La parole est peu à peu dévalorisée pour être limitée à l'information qu'elle véhicule. Rien de plus. Ce langage (mais peut-on encore parler de langage ?) et cette façon d'aborder la vie, uniquement basés sur des informations objectives, quantifiables, que l'on voudrait exactes, envahissent tout notre quotidien. Même les domaines très éloignés de la technique, tel le monde de la psychiatrie. A titre personnel, j'en ai fait les frais il y a quelque temps. J'étais dans une période de doute et de désespoir, une période de crise existentielle comme je crois tout le monde traverse un jour ou l'autre, et j'ai éprouvé le besoin de trouver une aide extérieure. J'ai contacté une psychologue, qui m'a écoutée pendant une heure. Puis elle m'a fait passer toute une batterie de tests, test d'orientation, test de QI, qui ont livré leur verdict … Ouais, bon … Je n'étais pas plus avancée, mes doutes étaient toujours là, et j'ai compris que la psy ne pouvait rien de plus pour moi. Sauf me prescrire quelques pilules, quelques drogues légales. Peut-être aurai-je dû m'adresser à un prêtre. Quel dommage que je ne crois pas en Dieu …

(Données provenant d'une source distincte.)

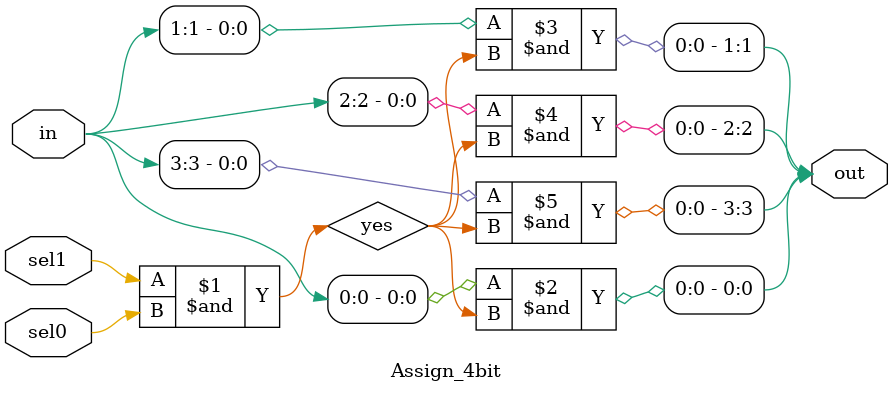
<source format=v>
`timescale 1ns/1ps

module Dmux_1x4_4bit(in, a, b, c, d, sel);
input [3:0] in;
input [1:0] sel;
output [3:0] a, b, c, d;

wire [1:0] not_sel;
wire [3:0] yes;

not not1 [1:0] (not_sel,sel);

Assign_4bit assignA(not_sel[1],not_sel[0],in,a);
Assign_4bit assignB(not_sel[1],sel[0],in,b);
Assign_4bit assignC(sel[1],not_sel[0],in,c);
Assign_4bit assignD(sel[1],sel[0],in,d);

endmodule


module Assign_4bit(sel1,sel0,in,out);
input sel1,sel0;
input [3:0] in;
output [3:0] out;

wire yes;

and (yes,sel1,sel0);

and and1(out[0],in[0],yes);
and and2(out[1],in[1],yes);
and and3(out[2],in[2],yes);
and and4(out[3],in[3],yes);

endmodule
</source>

D'autres domaines aussi sont touchés. Et non des moindres. Ainsi en Amérique pour accéder aux meilleures universités, les parents imposent à leurs enfants les loisirs qui ont le plus de poids dans les algorithmes qui décideront ou non de l'inscription ou non du chérubin dans la tant convoitée université. Pauvre gosse !

Bref c'est toute notre société qui est atteinte de cette folie normative, de ce tout-à-la-machine, sans plus aucun contrôle humain, sans aucun recours au sens critique. Même nos processus mentaux sont formalisés par les sciences cognitives qui sont une écriture du monde. Et non le monde lui-même. D'ailleurs parfois, (souvent ?) la machine se trompe. Rappelons-nous des erreurs d'estimation des sociétés de cotation lors de la crise financière de 2008.

Peu à peu, c'est la parole qui disparait alors qu'elle est le fondement des démocraties et du sens de notre vie aussi : en racontant sa vie on l'éclaire, on l'explicite on lui donne du sens. D'où difficulté de trouver du sens à nos vies.

En conclusion, voilà un essai très intéressant, truffé de références (Freud, Lacan, Hanna Arendt, Weil, Walter Benjamin, Bourdieu, pour les plus connus), où je me suis parfois perdue, mais où j'ai trouvé beaucoup de réflexions intéressantes, qui m'ont interpellée et ont apporté un nouvel éclairage sur mon expérience personnelle et sur notre époque actuelle. Un éclairage original, intelligent, très réaliste et malheureusement très déprimant. Mais tellement nécessaire.